The paper introduces Temporally Distributed Networks (TDNet), a novel approach designed to achieve efficient and accurate video semantic segmentation. The principal innovation of TDNet lies in its ability to leverage temporal continuity inherent in video sequences by distributing computational tasks over multiple frames, thereby reducing redundancy and improving computational efficiency.

Core Contributions

Temporal Distribution of Sub-networks: The authors propose a method whereby high-level features required for segmentation are approximated with lower-level features distributed across sequential video frames. This method capitalizes on the spatial and temporal coherence of video content. Instead of processing with a deep convolutional neural network (CNN) at each frame, shallow sub-networks handle feature extraction at each time step. This approach reduces per-frame computational cost while retaining segmentation accuracy.
Attention Propagation Module: Addressing spatial misalignment across frames due to motion, the authors introduce an attention propagation module. This module enables robust aggregation of distributed feature groups by compensating for motion and spatial deformation between frames. The use of attention mechanisms also reduces reliance on optical flow, an often computationally expensive and error-prone process.
Grouped Knowledge Distillation Loss: Knowledge distillation is employed to transfer learned knowledge from a full deep model to the distributed network. The paper introduces a novel grouped knowledge distillation loss that targets both full-feature and sub-feature levels, enhancing the representational power of the distributed networks.

Experiments and Results

The authors test TDNet on three benchmark datasets: Cityscapes, CamVid, and NYUD-v2. TDNet demonstrates state-of-the-art accuracy with substantial improvements in processing speed and latency. For instance, in the Cityscapes dataset, TDNet variants outperform existing methods while maintaining significantly lower latency, proving the efficacy of temporal distribution and attention mechanisms in real-world applications.

Implications and Future Directions

TDNet has significant implications for applications requiring high-speed video processing, such as autonomous driving, robotic vision, and augmented reality environments. By distributing computational workload across sequential frames, TDNet can facilitate real-time semantic segmentation tasks with reduced hardware demands.
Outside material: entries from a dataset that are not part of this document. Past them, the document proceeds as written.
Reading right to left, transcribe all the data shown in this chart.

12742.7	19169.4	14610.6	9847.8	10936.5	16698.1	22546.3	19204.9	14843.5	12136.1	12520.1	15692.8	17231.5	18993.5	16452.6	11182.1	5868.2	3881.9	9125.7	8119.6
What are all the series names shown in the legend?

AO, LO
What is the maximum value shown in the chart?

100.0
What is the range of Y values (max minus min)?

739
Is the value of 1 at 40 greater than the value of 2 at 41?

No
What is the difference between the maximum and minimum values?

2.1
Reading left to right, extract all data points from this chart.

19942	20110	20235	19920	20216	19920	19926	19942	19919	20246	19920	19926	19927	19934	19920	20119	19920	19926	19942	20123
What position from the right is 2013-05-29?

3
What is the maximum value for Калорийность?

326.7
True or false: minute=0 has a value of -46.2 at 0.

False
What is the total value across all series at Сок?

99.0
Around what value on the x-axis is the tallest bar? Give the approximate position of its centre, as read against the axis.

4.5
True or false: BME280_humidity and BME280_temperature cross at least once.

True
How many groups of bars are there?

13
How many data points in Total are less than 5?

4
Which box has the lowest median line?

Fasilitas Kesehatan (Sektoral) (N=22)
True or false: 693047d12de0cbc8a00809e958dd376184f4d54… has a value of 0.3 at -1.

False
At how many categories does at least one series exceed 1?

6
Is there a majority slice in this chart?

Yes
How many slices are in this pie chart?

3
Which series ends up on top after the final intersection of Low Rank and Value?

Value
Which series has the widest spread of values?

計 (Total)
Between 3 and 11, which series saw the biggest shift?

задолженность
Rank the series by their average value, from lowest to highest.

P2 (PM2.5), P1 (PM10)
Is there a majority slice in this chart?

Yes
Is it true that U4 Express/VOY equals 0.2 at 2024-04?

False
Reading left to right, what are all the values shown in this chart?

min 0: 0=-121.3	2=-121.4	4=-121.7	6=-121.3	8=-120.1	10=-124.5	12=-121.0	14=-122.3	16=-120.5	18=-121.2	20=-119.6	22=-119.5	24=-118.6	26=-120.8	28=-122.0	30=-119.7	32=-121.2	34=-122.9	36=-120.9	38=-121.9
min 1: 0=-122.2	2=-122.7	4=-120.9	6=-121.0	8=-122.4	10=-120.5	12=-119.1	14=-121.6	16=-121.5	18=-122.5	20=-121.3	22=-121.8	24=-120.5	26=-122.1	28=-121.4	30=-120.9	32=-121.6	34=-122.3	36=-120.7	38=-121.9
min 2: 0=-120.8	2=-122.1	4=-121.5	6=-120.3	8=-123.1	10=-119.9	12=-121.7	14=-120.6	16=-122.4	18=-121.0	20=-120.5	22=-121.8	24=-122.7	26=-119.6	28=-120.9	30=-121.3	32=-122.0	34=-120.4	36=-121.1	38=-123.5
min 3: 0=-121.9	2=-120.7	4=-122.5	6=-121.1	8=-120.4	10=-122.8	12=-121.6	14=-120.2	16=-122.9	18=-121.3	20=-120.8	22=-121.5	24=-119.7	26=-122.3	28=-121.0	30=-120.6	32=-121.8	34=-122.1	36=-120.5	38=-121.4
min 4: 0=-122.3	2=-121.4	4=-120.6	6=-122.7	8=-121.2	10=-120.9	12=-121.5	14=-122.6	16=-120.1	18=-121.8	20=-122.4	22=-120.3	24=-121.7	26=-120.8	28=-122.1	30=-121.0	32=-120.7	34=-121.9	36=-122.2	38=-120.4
Future developments might explore the integration of mixed-modal data (e.g., depth information) or the scaling of TDNet for use in large-scale, multi-camera systems. Additionally, further research may identify benefits in extending temporal distributed techniques to other temporal tasks in AI, such as activity recognition or event detection in video streams.

In summary, TDNet presents a proficient framework for fast video semantic segmentation, balancing accuracy and efficiency by innovative utilization of temporal continuity and attention mechanisms. This paper adds a valuable dimension to ongoing research in video processing technologies, suggesting avenues for reducing computational costs while maintaining high segmentation performance.